Tuesday, October 28, 2008

the passions run deep

Technology is an extremely personal thing. We all have our particular likes, dislikes, suffrages, and delights. I know this. It's why we review, analyze, vet, test, and reverse engineer technologies and processes before we ask our end-users to adopt them as their own -- in sickness and in health.

So while I'm not overly surprised by responses to this, I'm wondering about motivation and argument. Claim and warrant are both shaped by the rhetor's passion for the subject, at least that's the way it used to be. It's this passion that I'm curious to understand better, particularly when we're talking about something as innocuous as a network operating system.

In spite of my efforts to qualify my comments, there remains this need to have the last word.
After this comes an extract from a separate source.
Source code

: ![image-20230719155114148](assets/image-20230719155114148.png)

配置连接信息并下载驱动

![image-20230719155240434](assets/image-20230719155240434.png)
It's like arguing with my kid about why he needs to have his license on him when he's driving the car that I still insure. It's a reaction that I understand, but nonetheless wish I experienced less. Julie makes two absolute guarantees in her claims about Netware/Groupwise vs. AD/Exchange. Richard is similarly compelled to reiterate the notion of fiscal irresponsibility in selecting a Microsoft solution. In both cases, I'm struck by and admire the strength of their conviction and the urgency in their tone.

What I can't swallow is the implication that our decision to adopt an AD/Exchange campus computing environment was wrong. The implication isn't palatable because it assumes there is a "right" decision. I guess it's like anything: you have opinions and convictions that drive you to accept certain beliefs. In some cases you hold onto those convictions so long that you simply can't consider any alternative, compromise, or compelling context. In other cases, you're driven to continue to hold onto something because you just can't tolerate, accept, or otherwise co-exist with the alternatives.

This is why I think we've been modestly successful in our IT work at UC. We know that technology is personal and that technologists get really geeked up when you start bandying around options, directions, and future-think. Maybe I'm just getting tired of the outliers who continue to screech the same old tunes I've been listening to since the days of the Lisa and X-Windows. Yeah, maybe I'm just getting tired.